__Aufgabe__: Gib den Text aller folgenden Datensätze Zeile für Zeile als nummerierte Liste aus und lass dabei Leerzeilen weg. Die Bilder übernimmst du nicht in die Antwort.

__Auszug Datensatz__:
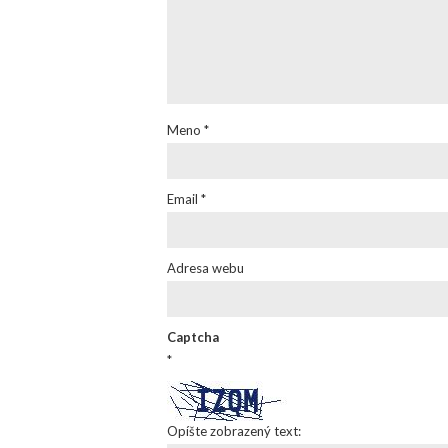
Meno
*
Email
*
Adresa webu
Captcha
*
Opíšte zobrazený text:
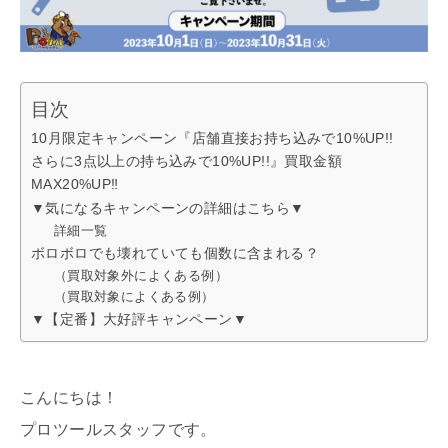
目次
10月限定キャンペーン『店舗直接お持ち込みで10%UP!!
さらに3点以上の持ち込みで10%UP!!』買取金額
MAX20%UP‼︎
▼気になるキャンペーンの詳細はこちら▼
詳細一覧
ボロボロでも壊れていても個数に含まれる？
（買取対象外によくある例）
（買取対象によくある例）
▼【定番】大好評キャンペーン▼
こんにちは！
プロツールスタッフです。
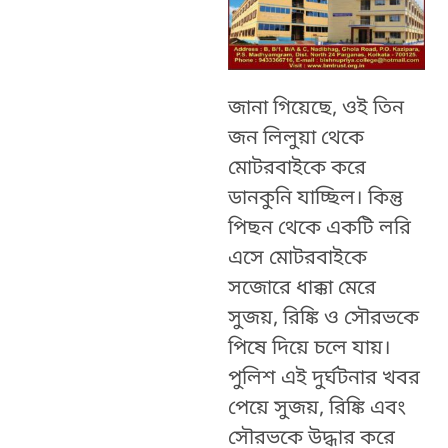
জানা গিয়েছে, ওই তিন
জন লিলুয়া থেকে
মোটরবাইকে করে
ডানকুনি যাচ্ছিল। কিন্তু
পিছন থেকে একটি লরি
এসে মোটরবাইকে
সজোরে ধাক্কা মেরে
সুজয়, রিঙ্কি ও সৌরভকে
পিষে দিয়ে চলে যায়।
পুলিশ এই দুর্ঘটনার খবর
পেয়ে সুজয়, রিঙ্কি এবং
সৌরভকে উদ্ধার করে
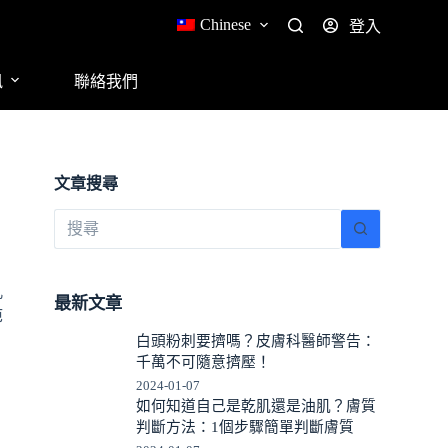
Chinese
登入
訊
聯絡我們
文章搜尋
孔
最新文章
疤
白頭粉刺要擠嗎？皮膚科醫師警告：
千萬不可隨意擠壓！
2024-01-07
如何知道自己是乾肌還是油肌？膚質
判斷方法：1個步驟簡單判斷膚質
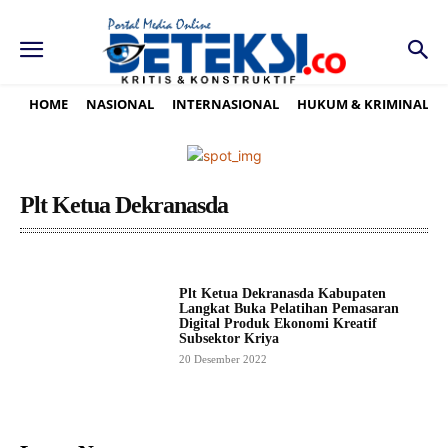
HOME
NASIONAL
INTERNASIONAL
HUKUM & KRIMINAL
Plt Ketua Dekranasda
Plt Ketua Dekranasda Kabupaten
Langkat Buka Pelatihan Pemasaran
Digital Produk Ekonomi Kreatif
Subsektor Kriya
20 Desember 2022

__Lösung__:
1. Meno
2. *
3. Email
4. *
5. Adresa webu
6. Captcha
7. *
8. Opíšte zobrazený text:
9. 目次
10. 10月限定キャンペーン『店舗直接お持ち込みで10%UP!!
11. さらに3点以上の持ち込みで10%UP!!』買取金額
12. MAX20%UP‼︎
13. ▼気になるキャンペーンの詳細はこちら▼
14. 詳細一覧
15. ボロボロでも壊れていても個数に含まれる？
16. （買取対象外によくある例）
17. （買取対象によくある例）
18. ▼【定番】大好評キャンペーン▼
19. こんにちは！
20. プロツールスタッフです。
21. জানা গিয়েছে, ওই তিন
22. জন লিলুয়া থেকে
23. মোটরবাইকে করে
24. ডানকুনি যাচ্ছিল। কিন্তু
25. পিছন থেকে একটি লরি
26. এসে মোটরবাইকে
27. সজোরে ধাক্কা মেরে
28. সুজয়, রিঙ্কি ও সৌরভকে
29. পিষে দিয়ে চলে যায়।
30. পুলিশ এই দুর্ঘটনার খবর
31. পেয়ে সুজয়, রিঙ্কি এবং
32. সৌরভকে উদ্ধার করে
33. Chinese
34. 登入
35. 訊
36. 聯絡我們
37. 文章搜尋
38. 孔
39. 最新文章
40. 疤
41. 白頭粉刺要擠嗎？皮膚科醫師警告：
42. 千萬不可隨意擠壓！
43. 2024-01-07
44. 如何知道自己是乾肌還是油肌？膚質
45. 判斷方法：1個步驟簡單判斷膚質
46. HOME
47. NASIONAL
48. INTERNASIONAL
49. HUKUM & KRIMINAL
50. Plt Ketua Dekranasda
51. Plt Ketua Dekranasda Kabupaten
52. Langkat Buka Pelatihan Pemasaran
53. Digital Produk Ekonomi Kreatif
54. Subsektor Kriya
55. 20 Desember 2022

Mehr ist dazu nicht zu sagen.